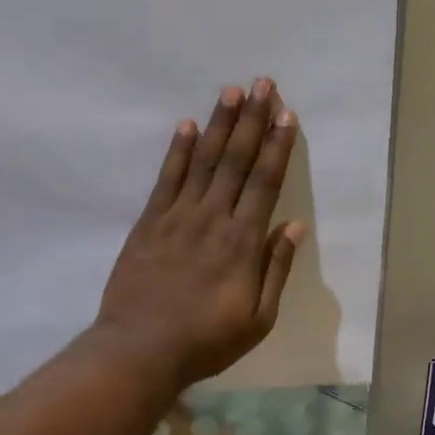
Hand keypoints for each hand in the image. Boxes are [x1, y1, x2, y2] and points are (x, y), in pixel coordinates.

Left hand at [97, 79, 303, 389]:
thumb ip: (276, 268)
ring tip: (231, 91)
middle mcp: (213, 218)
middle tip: (263, 84)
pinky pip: (166, 179)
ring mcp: (177, 217)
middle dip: (252, 120)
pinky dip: (177, 150)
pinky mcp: (149, 222)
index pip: (265, 182)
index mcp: (243, 242)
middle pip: (236, 160)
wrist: (139, 351)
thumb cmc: (206, 340)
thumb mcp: (258, 318)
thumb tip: (295, 225)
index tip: (287, 115)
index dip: (277, 146)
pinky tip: (186, 125)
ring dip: (219, 124)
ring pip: (203, 160)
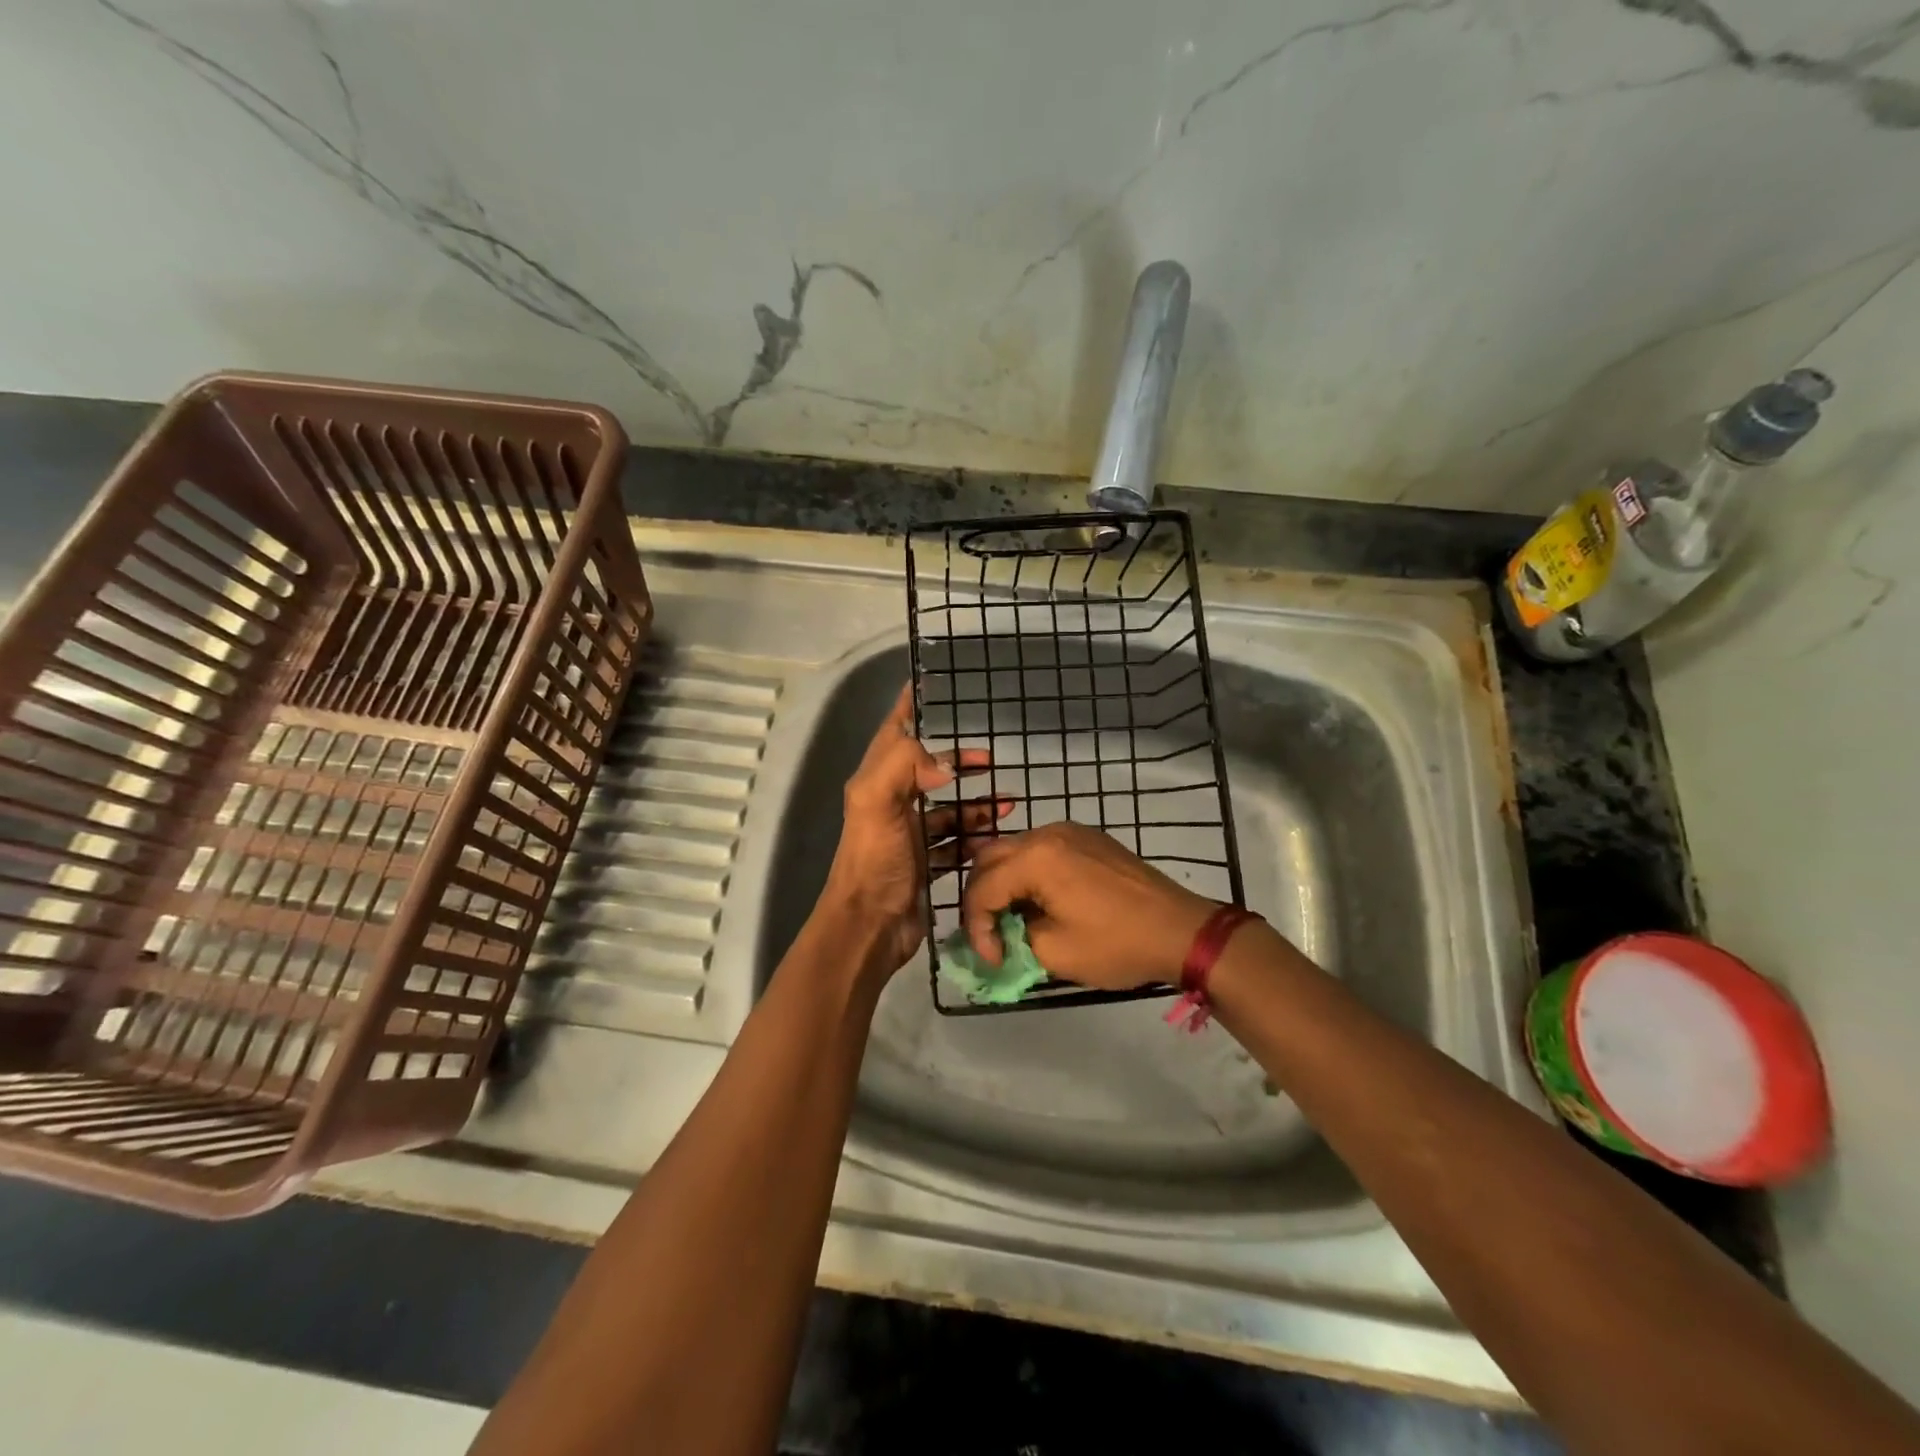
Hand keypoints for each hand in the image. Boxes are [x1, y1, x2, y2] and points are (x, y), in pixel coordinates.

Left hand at [820, 683, 1008, 977]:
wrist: (871, 927)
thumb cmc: (874, 861)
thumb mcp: (878, 802)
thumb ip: (905, 765)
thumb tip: (945, 762)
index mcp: (876, 782)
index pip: (893, 732)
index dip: (909, 707)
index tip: (932, 684)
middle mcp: (892, 803)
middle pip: (927, 770)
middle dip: (957, 761)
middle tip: (989, 759)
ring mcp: (910, 835)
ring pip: (947, 808)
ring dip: (976, 803)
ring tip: (1009, 801)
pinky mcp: (926, 864)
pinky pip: (956, 842)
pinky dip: (976, 836)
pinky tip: (998, 836)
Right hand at [960, 822, 1216, 990]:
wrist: (1181, 930)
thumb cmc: (1117, 943)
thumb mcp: (1055, 952)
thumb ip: (1015, 938)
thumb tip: (1004, 934)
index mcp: (1036, 857)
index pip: (981, 887)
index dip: (976, 926)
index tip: (992, 959)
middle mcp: (1048, 833)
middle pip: (990, 859)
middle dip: (981, 899)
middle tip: (989, 935)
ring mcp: (1071, 831)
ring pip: (1015, 851)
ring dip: (1004, 884)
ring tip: (1012, 920)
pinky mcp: (1090, 839)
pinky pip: (1042, 850)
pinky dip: (1028, 874)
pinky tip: (1040, 902)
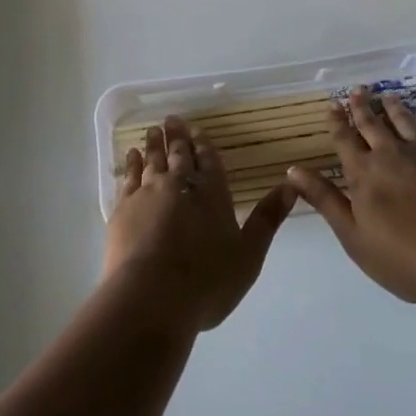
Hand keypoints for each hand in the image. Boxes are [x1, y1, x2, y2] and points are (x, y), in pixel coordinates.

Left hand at [104, 116, 294, 331]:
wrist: (151, 296)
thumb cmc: (206, 282)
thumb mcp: (248, 255)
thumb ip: (267, 219)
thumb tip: (292, 185)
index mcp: (212, 194)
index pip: (209, 161)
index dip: (203, 144)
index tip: (197, 129)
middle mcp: (180, 185)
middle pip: (179, 154)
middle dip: (178, 137)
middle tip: (172, 119)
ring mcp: (149, 193)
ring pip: (153, 160)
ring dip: (154, 144)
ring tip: (153, 130)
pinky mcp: (123, 207)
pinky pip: (129, 177)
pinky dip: (131, 163)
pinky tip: (131, 155)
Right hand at [288, 88, 415, 303]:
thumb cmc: (402, 257)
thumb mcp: (352, 235)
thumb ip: (324, 200)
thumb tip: (292, 169)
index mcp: (364, 173)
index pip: (345, 140)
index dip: (337, 122)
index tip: (333, 104)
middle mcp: (391, 155)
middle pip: (373, 124)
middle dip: (363, 107)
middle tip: (358, 89)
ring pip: (406, 123)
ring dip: (395, 108)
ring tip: (388, 96)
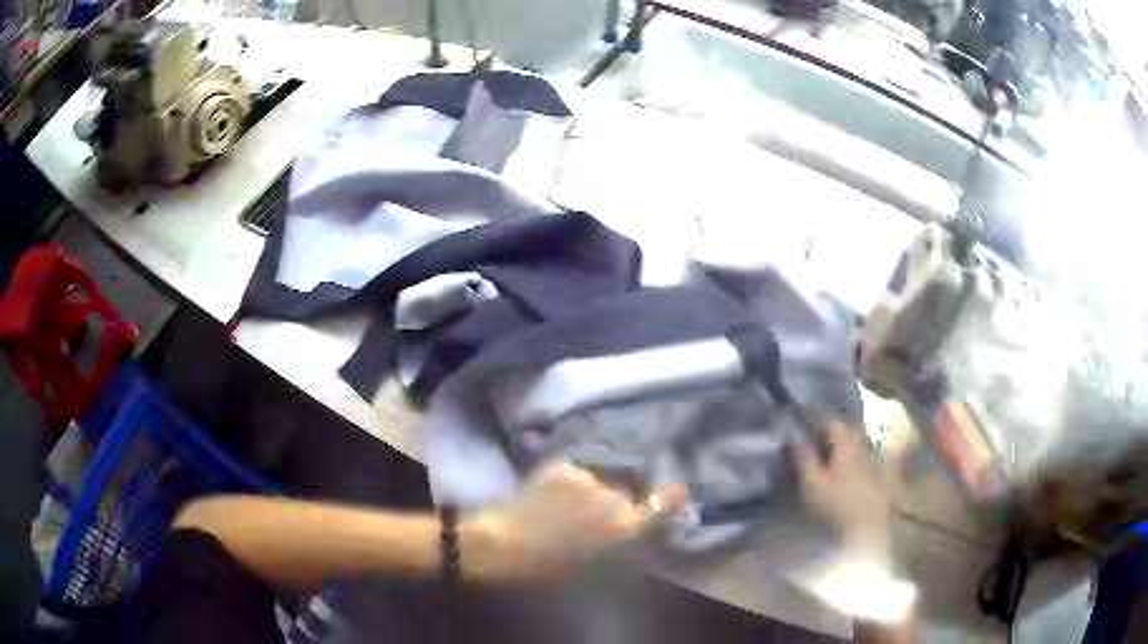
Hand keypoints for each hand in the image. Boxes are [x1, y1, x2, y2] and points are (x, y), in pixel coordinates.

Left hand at [462, 462, 688, 581]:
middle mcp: (613, 499)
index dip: (670, 498)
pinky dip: (569, 484)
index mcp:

-- -- --

> WORK REQUIRED
Leave out any pictures, please, and quote only the lines from the top of the data through the line that contains "thumb mcp: (258, 318)".

> RESULT
Hand keypoints for each hand in the image. Boxes are [x1, y1, x2, y2] and points are (x, y), in pixel coordinates.

Left hand at [97, 79, 303, 389]:
thumb ip: (276, 268)
ring tip: (231, 91)
middle mcp: (213, 218)
middle tip: (263, 84)
pinky pip: (166, 179)
ring mcp: (177, 217)
middle dip: (252, 120)
pinky dip: (177, 150)
pinky mcp: (149, 222)
index pip: (265, 182)
index mcp: (243, 242)
middle pip: (236, 160)
wrist: (139, 351)
thumb cmc: (206, 340)
thumb mcp: (258, 318)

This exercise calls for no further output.